[Opening Study material section]

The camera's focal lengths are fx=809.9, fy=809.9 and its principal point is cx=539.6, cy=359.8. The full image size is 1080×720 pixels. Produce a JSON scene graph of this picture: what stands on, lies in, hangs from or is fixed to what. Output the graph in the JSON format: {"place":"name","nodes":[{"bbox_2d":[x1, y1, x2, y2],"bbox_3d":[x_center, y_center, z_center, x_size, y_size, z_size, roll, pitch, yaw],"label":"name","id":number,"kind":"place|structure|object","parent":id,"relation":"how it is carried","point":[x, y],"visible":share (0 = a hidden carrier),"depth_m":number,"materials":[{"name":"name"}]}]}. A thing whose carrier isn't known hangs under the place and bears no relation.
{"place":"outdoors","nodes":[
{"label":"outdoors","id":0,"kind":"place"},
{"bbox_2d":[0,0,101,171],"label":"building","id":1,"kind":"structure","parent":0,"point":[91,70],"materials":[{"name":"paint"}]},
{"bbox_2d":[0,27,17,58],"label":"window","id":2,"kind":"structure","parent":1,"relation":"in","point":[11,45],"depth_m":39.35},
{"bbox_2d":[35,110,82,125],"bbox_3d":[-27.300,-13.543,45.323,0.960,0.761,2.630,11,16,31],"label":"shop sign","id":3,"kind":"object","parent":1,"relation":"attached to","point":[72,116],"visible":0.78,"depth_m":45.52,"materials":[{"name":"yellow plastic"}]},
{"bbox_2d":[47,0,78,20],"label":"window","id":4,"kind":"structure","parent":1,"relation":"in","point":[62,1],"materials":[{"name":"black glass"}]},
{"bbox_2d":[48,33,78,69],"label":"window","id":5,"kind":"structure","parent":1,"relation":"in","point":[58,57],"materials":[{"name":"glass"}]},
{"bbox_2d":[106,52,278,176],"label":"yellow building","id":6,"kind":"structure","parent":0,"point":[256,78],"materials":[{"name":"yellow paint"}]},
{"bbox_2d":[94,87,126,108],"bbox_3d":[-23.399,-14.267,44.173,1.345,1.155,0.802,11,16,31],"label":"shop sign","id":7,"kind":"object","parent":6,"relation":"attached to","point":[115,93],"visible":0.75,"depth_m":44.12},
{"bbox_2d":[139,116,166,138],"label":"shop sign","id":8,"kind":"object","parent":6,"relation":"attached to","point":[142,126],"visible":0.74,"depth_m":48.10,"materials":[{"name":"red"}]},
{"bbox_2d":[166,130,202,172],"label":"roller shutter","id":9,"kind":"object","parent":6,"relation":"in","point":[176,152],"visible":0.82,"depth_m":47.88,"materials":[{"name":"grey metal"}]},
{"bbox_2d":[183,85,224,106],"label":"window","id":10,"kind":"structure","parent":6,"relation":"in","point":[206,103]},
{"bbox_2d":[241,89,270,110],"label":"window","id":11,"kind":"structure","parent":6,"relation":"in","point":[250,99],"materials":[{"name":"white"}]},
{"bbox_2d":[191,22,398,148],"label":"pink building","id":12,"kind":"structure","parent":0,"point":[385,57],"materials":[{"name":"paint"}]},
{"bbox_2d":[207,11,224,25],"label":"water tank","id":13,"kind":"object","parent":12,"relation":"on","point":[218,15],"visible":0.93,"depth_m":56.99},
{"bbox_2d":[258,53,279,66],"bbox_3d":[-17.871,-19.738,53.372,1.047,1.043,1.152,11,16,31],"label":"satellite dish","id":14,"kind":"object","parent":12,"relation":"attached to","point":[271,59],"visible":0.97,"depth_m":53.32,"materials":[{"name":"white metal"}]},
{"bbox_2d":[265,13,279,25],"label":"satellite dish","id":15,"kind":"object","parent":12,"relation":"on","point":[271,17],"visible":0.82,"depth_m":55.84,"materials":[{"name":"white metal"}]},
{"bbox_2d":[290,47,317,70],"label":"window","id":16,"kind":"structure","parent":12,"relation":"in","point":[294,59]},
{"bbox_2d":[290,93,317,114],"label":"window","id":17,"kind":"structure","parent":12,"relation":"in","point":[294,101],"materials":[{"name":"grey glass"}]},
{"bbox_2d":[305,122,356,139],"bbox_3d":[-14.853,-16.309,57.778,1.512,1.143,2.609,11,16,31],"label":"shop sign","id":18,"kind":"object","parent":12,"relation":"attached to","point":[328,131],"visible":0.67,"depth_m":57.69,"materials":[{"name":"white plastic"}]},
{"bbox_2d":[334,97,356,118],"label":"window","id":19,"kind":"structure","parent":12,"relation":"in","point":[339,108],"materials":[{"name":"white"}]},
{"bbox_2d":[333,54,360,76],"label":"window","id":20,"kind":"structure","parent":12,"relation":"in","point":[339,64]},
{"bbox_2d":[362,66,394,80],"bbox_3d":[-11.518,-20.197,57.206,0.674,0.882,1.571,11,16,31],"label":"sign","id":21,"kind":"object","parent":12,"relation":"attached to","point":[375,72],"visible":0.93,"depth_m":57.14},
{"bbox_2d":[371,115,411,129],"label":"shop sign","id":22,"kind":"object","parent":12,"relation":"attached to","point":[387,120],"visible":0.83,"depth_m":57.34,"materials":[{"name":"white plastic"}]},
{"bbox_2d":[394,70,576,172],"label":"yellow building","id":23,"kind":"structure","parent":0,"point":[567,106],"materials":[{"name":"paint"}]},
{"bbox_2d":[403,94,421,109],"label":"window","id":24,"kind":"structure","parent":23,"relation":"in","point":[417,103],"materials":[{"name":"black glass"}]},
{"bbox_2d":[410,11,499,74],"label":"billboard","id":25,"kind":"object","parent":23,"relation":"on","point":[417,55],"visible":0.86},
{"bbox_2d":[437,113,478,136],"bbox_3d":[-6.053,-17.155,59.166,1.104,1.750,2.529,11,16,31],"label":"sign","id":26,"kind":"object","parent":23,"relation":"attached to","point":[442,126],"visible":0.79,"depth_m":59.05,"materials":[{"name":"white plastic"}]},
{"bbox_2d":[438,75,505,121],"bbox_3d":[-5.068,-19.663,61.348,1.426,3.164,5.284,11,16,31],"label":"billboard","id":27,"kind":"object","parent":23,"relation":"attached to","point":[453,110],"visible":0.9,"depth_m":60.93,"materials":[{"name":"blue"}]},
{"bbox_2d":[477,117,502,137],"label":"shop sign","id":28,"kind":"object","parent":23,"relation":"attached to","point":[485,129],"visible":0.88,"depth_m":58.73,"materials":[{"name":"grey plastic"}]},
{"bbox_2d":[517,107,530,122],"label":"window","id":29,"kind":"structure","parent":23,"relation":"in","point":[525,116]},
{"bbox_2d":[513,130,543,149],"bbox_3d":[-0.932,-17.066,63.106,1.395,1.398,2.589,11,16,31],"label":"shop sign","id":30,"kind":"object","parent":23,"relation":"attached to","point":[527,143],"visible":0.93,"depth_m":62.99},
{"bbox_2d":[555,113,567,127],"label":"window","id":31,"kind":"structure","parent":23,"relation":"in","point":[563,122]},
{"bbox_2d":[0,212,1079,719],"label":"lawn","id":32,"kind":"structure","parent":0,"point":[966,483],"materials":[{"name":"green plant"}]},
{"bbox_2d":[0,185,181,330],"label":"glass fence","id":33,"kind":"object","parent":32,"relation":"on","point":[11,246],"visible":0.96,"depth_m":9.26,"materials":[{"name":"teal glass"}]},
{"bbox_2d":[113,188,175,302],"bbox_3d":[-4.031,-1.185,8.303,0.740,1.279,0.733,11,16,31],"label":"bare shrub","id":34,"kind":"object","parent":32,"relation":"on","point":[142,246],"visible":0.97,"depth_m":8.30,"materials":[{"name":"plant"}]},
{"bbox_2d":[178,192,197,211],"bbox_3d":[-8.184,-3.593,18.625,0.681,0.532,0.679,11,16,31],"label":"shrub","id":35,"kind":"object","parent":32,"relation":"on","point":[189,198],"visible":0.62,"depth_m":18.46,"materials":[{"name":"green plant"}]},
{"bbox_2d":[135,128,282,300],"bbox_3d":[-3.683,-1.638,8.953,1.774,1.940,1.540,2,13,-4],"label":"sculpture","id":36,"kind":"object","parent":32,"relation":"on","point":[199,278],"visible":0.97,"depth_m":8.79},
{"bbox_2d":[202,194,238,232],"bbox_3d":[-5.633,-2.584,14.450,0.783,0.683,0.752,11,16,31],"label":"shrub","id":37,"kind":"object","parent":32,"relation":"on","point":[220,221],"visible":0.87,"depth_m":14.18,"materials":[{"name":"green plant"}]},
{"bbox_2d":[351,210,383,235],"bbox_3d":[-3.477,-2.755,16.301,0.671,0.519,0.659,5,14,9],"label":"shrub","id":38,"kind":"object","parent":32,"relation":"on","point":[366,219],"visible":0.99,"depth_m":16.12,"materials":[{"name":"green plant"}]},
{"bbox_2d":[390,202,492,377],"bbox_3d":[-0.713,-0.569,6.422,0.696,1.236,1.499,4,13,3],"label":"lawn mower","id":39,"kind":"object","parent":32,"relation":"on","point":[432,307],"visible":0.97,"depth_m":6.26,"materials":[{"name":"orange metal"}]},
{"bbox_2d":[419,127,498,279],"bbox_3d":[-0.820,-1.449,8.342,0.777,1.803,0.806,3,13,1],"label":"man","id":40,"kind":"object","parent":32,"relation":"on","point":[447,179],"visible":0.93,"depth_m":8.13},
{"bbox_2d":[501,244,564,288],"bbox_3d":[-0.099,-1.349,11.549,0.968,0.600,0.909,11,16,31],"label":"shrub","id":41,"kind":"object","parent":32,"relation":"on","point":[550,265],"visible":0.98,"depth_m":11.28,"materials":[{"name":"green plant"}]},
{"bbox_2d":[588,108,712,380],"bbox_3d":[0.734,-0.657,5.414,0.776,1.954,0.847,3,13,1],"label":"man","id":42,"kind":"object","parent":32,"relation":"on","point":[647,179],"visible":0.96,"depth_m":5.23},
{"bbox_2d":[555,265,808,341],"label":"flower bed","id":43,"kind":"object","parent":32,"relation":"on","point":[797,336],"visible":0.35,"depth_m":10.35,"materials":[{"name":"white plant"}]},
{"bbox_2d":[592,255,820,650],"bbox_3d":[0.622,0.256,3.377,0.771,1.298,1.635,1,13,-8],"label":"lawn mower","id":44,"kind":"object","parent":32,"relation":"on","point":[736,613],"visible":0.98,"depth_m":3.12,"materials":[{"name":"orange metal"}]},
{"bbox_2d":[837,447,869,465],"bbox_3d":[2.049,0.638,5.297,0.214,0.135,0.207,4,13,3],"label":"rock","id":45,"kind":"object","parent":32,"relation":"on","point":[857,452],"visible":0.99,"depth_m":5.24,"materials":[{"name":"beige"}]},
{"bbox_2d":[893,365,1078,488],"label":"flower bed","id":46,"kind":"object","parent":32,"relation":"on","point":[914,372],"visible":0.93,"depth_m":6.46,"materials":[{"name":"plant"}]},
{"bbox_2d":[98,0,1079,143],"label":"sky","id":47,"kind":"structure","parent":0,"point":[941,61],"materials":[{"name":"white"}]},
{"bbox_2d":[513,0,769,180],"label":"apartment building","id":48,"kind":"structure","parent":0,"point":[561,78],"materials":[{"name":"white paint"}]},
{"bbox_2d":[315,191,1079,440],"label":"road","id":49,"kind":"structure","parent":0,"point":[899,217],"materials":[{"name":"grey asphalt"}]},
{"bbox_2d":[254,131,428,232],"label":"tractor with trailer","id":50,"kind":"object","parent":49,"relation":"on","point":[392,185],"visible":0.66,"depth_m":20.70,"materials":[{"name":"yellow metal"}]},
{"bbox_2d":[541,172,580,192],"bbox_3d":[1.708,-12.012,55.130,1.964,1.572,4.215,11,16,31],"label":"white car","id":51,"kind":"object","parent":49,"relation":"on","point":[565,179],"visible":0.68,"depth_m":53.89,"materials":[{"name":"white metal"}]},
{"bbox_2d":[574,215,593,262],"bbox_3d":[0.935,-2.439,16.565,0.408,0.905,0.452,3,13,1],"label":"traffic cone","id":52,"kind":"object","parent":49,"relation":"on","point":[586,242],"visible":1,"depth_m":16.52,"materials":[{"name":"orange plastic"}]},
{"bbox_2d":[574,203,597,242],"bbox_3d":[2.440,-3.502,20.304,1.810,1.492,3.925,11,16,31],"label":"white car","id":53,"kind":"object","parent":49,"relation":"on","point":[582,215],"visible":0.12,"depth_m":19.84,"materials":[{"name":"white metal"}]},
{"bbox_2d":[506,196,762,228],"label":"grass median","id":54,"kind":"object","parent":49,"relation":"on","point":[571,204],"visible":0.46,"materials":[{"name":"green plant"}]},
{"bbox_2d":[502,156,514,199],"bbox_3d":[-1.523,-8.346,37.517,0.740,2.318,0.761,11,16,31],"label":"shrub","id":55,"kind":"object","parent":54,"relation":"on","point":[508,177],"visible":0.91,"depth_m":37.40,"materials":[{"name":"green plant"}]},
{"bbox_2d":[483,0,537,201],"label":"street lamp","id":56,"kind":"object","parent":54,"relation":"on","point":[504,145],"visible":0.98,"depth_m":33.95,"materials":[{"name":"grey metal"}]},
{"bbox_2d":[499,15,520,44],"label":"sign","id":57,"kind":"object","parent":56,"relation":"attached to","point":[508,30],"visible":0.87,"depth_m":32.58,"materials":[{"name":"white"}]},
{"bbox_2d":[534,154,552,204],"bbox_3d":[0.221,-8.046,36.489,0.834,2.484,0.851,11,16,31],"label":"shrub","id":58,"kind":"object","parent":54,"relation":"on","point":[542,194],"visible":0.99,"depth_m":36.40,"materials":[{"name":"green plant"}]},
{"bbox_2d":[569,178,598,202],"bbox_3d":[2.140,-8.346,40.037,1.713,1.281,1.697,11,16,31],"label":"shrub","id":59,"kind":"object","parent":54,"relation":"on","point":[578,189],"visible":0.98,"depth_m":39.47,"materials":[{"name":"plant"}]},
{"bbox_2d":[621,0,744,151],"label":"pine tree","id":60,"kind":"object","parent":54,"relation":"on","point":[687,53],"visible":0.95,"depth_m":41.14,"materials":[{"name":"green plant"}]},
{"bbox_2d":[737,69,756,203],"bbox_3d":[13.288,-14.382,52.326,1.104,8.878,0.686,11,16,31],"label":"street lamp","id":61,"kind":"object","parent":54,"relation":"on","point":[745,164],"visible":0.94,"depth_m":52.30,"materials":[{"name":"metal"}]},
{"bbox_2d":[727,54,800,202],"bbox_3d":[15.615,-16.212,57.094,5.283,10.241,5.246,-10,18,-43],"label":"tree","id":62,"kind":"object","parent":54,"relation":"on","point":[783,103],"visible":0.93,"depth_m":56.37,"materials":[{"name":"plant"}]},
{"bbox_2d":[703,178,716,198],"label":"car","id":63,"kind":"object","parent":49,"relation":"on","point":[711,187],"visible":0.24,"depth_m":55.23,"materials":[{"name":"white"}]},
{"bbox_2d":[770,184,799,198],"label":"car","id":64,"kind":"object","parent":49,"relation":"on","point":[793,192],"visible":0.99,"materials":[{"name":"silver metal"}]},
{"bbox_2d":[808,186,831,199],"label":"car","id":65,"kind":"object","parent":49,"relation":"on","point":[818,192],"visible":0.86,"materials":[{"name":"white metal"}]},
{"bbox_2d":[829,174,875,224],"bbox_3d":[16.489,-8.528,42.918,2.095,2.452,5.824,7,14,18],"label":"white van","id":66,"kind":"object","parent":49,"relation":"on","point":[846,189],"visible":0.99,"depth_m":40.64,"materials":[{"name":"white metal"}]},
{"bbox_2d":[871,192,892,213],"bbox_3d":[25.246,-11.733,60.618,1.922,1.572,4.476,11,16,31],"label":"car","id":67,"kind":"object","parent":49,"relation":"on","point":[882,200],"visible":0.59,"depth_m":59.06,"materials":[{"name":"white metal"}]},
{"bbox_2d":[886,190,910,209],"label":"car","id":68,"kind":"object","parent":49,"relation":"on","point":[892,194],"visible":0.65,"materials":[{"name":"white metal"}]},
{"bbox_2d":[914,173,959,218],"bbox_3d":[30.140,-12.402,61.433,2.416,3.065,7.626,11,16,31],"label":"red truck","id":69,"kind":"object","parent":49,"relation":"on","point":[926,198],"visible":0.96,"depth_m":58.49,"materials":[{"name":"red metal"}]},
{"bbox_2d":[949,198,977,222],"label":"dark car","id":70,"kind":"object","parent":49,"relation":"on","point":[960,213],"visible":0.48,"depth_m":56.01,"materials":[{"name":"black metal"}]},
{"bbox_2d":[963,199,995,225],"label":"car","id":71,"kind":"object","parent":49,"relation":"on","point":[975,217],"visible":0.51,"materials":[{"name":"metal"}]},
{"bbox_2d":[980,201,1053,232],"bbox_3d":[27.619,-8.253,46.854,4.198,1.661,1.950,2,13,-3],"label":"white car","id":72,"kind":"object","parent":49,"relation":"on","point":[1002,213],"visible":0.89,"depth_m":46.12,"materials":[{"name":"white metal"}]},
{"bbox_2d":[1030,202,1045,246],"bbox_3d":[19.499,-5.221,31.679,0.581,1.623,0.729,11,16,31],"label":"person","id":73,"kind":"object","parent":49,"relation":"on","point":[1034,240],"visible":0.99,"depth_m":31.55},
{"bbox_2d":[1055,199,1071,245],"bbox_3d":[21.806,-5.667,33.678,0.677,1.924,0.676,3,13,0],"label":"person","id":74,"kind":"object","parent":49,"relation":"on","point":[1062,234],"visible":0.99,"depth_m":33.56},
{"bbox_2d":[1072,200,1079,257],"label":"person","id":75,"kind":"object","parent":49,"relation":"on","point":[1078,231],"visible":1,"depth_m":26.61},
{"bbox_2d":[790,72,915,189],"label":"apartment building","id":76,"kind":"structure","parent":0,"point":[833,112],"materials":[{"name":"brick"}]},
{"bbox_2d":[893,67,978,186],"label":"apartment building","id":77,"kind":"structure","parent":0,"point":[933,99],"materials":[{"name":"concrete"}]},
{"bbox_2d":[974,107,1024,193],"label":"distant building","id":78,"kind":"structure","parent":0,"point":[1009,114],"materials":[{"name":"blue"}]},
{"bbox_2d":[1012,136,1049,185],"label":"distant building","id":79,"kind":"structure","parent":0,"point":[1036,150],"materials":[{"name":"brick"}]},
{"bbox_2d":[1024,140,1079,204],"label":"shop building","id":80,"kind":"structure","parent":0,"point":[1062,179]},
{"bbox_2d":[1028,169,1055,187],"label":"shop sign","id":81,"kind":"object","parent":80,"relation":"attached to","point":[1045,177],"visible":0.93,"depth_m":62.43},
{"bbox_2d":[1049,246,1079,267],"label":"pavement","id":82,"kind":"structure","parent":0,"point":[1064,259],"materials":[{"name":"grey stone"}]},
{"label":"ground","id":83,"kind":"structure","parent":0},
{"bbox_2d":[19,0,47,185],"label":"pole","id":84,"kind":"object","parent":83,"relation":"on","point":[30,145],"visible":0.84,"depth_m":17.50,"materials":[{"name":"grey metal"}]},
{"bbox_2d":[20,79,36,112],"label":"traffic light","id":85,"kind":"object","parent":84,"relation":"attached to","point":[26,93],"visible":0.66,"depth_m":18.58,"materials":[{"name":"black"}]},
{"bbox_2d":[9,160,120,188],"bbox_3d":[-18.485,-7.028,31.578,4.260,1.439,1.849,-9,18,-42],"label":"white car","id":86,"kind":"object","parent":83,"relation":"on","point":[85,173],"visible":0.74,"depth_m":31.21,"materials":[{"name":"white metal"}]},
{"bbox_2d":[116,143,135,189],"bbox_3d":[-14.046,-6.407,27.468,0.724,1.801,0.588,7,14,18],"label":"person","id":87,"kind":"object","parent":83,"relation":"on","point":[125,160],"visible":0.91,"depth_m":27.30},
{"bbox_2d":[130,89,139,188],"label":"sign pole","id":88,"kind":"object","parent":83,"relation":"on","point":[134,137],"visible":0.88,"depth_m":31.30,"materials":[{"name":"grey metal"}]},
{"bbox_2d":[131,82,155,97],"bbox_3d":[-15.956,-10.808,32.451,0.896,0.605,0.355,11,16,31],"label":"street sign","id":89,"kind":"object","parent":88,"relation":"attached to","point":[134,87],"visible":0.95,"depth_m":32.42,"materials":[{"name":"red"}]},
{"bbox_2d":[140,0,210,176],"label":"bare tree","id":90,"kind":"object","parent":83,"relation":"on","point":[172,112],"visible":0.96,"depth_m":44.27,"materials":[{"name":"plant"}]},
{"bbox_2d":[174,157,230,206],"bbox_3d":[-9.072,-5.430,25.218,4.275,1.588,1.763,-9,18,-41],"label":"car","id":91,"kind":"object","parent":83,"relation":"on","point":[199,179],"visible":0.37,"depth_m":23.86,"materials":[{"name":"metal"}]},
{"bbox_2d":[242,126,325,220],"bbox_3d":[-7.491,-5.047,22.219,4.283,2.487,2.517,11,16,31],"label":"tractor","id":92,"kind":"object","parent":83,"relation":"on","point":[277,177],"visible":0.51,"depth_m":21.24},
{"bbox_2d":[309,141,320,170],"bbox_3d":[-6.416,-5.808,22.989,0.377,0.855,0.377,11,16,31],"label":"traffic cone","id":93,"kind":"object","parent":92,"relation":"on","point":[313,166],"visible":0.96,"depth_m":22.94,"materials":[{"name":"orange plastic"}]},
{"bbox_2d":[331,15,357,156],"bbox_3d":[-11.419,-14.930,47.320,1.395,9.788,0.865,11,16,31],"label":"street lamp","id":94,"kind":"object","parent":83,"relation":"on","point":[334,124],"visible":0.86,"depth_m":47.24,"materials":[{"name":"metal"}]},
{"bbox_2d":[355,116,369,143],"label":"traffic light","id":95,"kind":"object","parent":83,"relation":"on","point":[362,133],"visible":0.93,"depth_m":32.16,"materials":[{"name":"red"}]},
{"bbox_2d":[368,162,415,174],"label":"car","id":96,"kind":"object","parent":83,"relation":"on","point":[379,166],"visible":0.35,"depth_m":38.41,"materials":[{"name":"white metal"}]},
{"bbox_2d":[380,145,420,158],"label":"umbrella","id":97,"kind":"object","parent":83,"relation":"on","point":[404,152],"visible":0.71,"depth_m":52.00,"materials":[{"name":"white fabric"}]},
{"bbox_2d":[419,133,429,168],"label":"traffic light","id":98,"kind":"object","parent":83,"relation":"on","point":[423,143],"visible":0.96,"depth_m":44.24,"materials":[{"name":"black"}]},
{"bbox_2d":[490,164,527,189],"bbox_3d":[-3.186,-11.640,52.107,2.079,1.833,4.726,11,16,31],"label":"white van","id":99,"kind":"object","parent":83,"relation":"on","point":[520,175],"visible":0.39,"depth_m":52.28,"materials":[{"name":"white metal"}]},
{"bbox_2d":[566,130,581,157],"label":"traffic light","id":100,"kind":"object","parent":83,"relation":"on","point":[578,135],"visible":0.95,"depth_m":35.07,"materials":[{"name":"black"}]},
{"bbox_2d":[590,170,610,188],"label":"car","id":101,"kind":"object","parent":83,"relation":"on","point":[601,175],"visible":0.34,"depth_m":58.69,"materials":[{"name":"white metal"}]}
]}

[Closing Study material section]

**Directions:**
Bring together every line in the entries that holds the string "person".

**Solution to this problem:**
{"bbox_2d":[1030,202,1045,246],"bbox_3d":[19.499,-5.221,31.679,0.581,1.623,0.729,11,16,31],"label":"person","id":73,"kind":"object","parent":49,"relation":"on","point":[1034,240],"visible":0.99,"depth_m":31.55},
{"bbox_2d":[1055,199,1071,245],"bbox_3d":[21.806,-5.667,33.678,0.677,1.924,0.676,3,13,0],"label":"person","id":74,"kind":"object","parent":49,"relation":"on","point":[1062,234],"visible":0.99,"depth_m":33.56},
{"bbox_2d":[1072,200,1079,257],"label":"person","id":75,"kind":"object","parent":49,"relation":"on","point":[1078,231],"visible":1,"depth_m":26.61},
{"bbox_2d":[116,143,135,189],"bbox_3d":[-14.046,-6.407,27.468,0.724,1.801,0.588,7,14,18],"label":"person","id":87,"kind":"object","parent":83,"relation":"on","point":[125,160],"visible":0.91,"depth_m":27.30},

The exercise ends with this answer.